I experience this tension in my professional life as a minister. To feel called by God is a fearful thing, for you are either a psychopath who believes they are worthy of the call, or you are constantly aware that you are not worthy, that you have no business calling others to righteousness when you are yourself a sinner. Some seek authenticity and familiarity with clergy, while others place them on a pedestal. And I want to be known, for my gifts and for my faults. Those who would have the minister as other, as alien who walks among us but is not one of us, are hurt and infuriated when they see that I am just like you, and almost always sever the relationship.

The most recent issue of the Harvard Business Review, addressed this same issue when it considers the recent fad in the corporate world for authenticity. Bracketing the question of whether you can be an effective leader if you are fully known, the issue goes on to point out that those who try to be “true to self” often are less capable of growth in new roles than those who are chameleons, capable of changing appearance and growing into a new setting.

Know me… I’m scared you will know me… this tension in every single human interaction, in our stream of consciousness, in moments of love and intimacy and in our worst insecurities.
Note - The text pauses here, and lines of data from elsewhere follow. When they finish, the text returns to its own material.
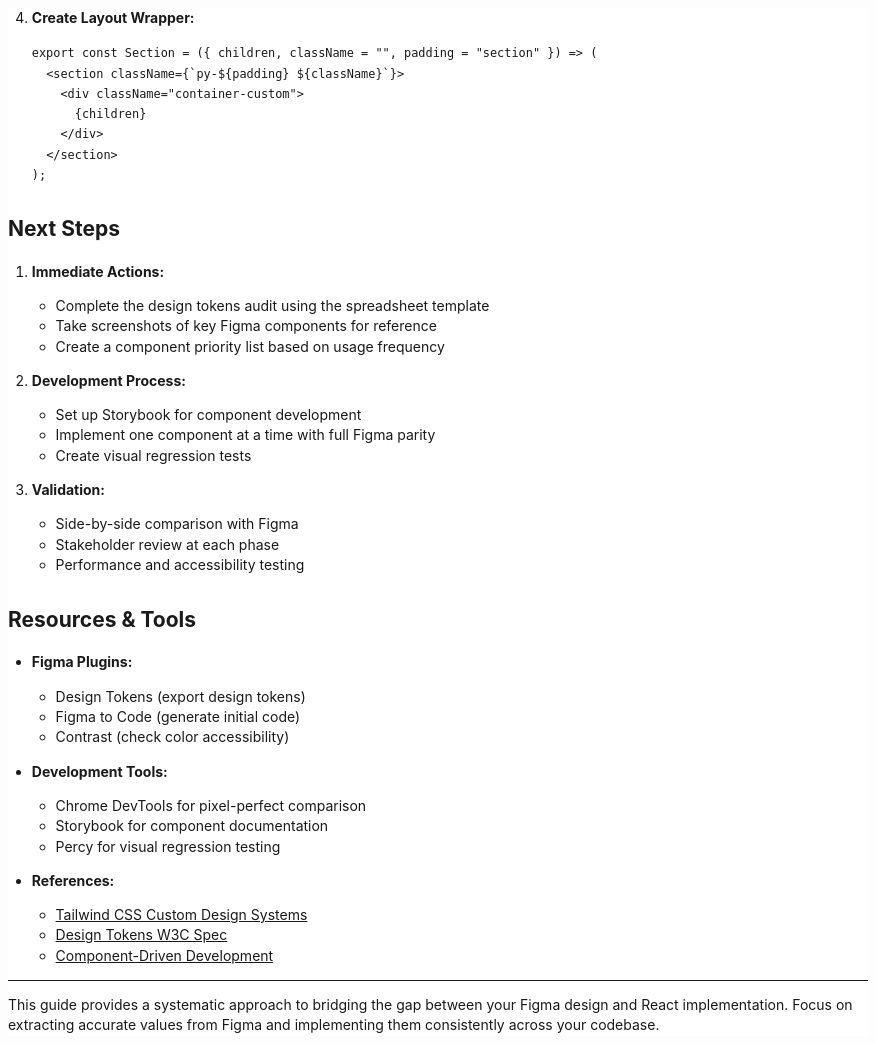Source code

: 4. **Create Layout Wrapper:**
   ```tsx
   export const Section = ({ children, className = "", padding = "section" }) => (
     <section className={`py-${padding} ${className}`}>
       <div className="container-custom">
         {children}
       </div>
     </section>
   );
   ```

## Next Steps

1. **Immediate Actions:**
   - Complete the design tokens audit using the spreadsheet template
   - Take screenshots of key Figma components for reference
   - Create a component priority list based on usage frequency

2. **Development Process:**
   - Set up Storybook for component development
   - Implement one component at a time with full Figma parity
   - Create visual regression tests

3. **Validation:**
   - Side-by-side comparison with Figma
   - Stakeholder review at each phase
   - Performance and accessibility testing

## Resources & Tools

- **Figma Plugins:**
  - Design Tokens (export design tokens)
  - Figma to Code (generate initial code)
  - Contrast (check color accessibility)

- **Development Tools:**
  - Chrome DevTools for pixel-perfect comparison
  - Storybook for component documentation
  - Percy for visual regression testing

- **References:**
  - [Tailwind CSS Custom Design Systems](https://tailwindcss.com/docs/adding-custom-styles)
  - [Design Tokens W3C Spec](https://www.w3.org/community/design-tokens/)
  - [Component-Driven Development](https://www.componentdriven.org/)

---

This guide provides a systematic approach to bridging the gap between your Figma design and React implementation. Focus on extracting accurate values from Figma and implementing them consistently across your codebase.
In our families and our friendships, our workplace and our community. If there were a solution to this ill-fit of infinite soul to finite materiality, it would have been discovered centuries ago. And while every religions promises the answer, it does not seem to me that any, including our, provides it while we are still in these bodies.

What we are left with is spiritual bubble-gum and shoe-strings, as we MacGyver our way through life patching together our boat of self, the fleet of friendships and relationships that are our context. And the sticky stuff of that knowing the unknowable happens through our enacted rituals of belonging. We perform acts which declare that we belong together and accept one another. We place our hand over our heart and enact a ritual of American-ness. We gather at the holiday table and enact a ritual of family-ness. We come to a table with a loaf of challah and a chalice of Welch’s and we enact a ritual of covenant-ness. Duct tape and spit and a little baling wire, and we make as best we can with what we have, imperfect unknowable selves gathered, poking at the edge of divine mystery, trying to belong and be known. It is what we have. These rituals are good. We are aliens in this place, aliens in our bodies, aliens to one another, just as Mary and Joseph, as boy Jesus, as Jesus on the Cross, were fickle and strange and alien, unknown and unknowable. We enact rituals to carry us for this time, breaking bread and declaring our love of a God we barely know, confident that God longs to know us. That God knows us. That the loving knowing of our Creator is forever.

I long for you to know me, and you will never ever know me, for I don’t even know all I am. And you, who want to be known, you are more than that finite body can hold, more than all the languages of humankind can every describe.

But in this moment, as we come together and make ritual, for awhile, we no longer feel alien. May it always be so.